◆ **Information supplied**:
-*-
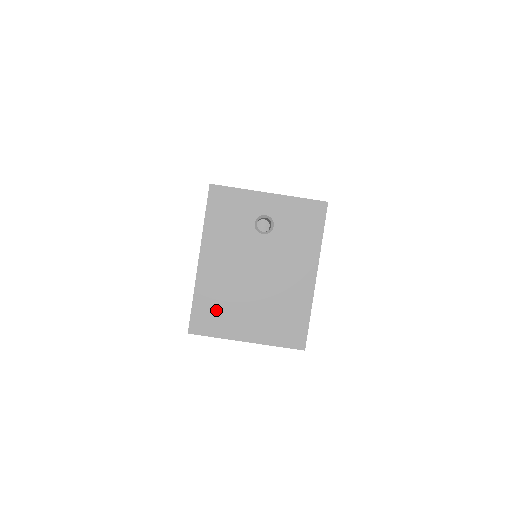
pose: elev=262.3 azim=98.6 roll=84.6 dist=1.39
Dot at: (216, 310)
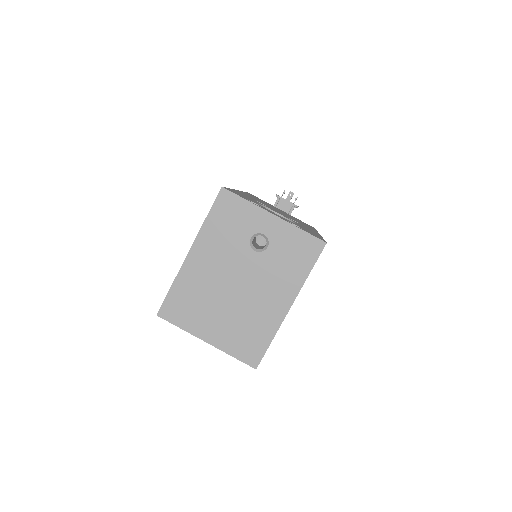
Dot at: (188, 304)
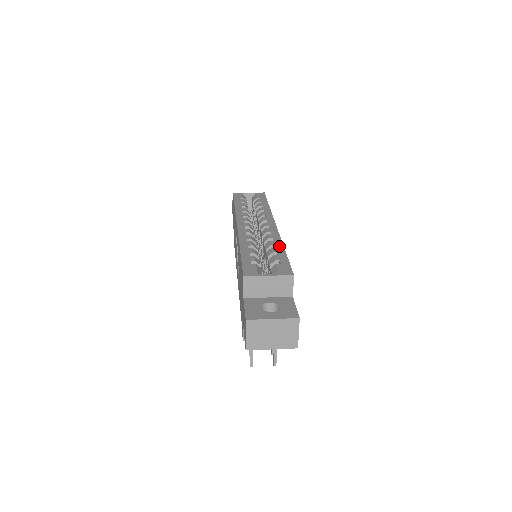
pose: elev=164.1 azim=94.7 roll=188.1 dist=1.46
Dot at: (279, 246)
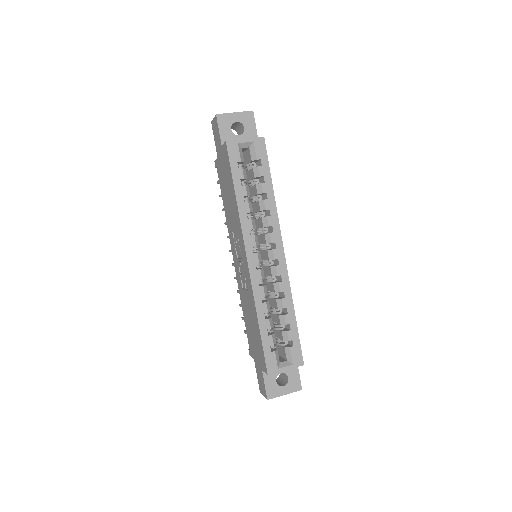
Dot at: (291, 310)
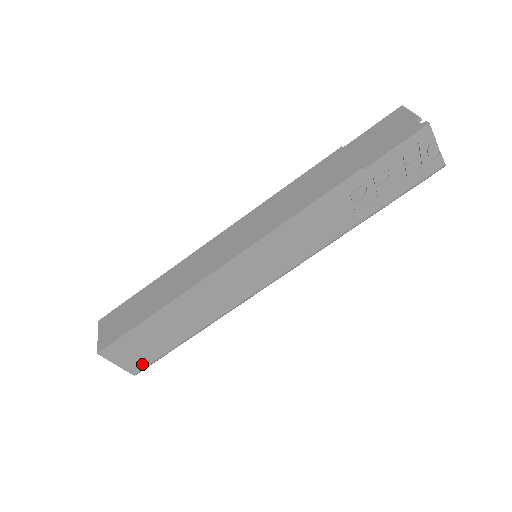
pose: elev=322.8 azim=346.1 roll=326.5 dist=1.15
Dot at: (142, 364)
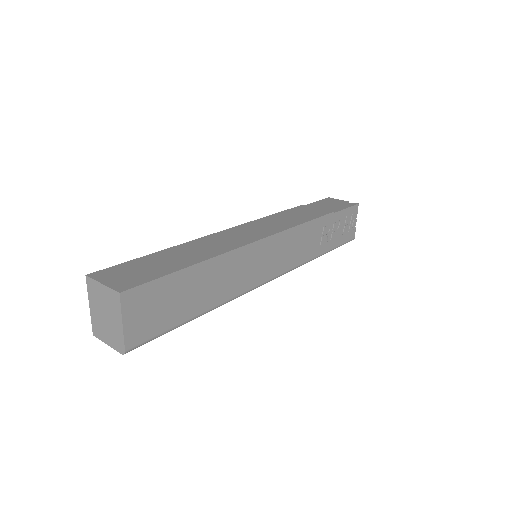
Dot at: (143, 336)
-*-
◆ **Problem to work on**:
Copy out every line of the entries above word for word, leaving out the pictures.

◆ **Output for this exercise**:
pose: elev=262.3 azim=98.6 roll=84.6 dist=1.39
Dot at: (216, 310)
Dot at: (188, 304)
pose: elev=164.1 azim=94.7 roll=188.1 dist=1.46
Dot at: (279, 246)
Dot at: (291, 310)
pose: elev=322.8 azim=346.1 roll=326.5 dist=1.15
Dot at: (142, 364)
Dot at: (143, 336)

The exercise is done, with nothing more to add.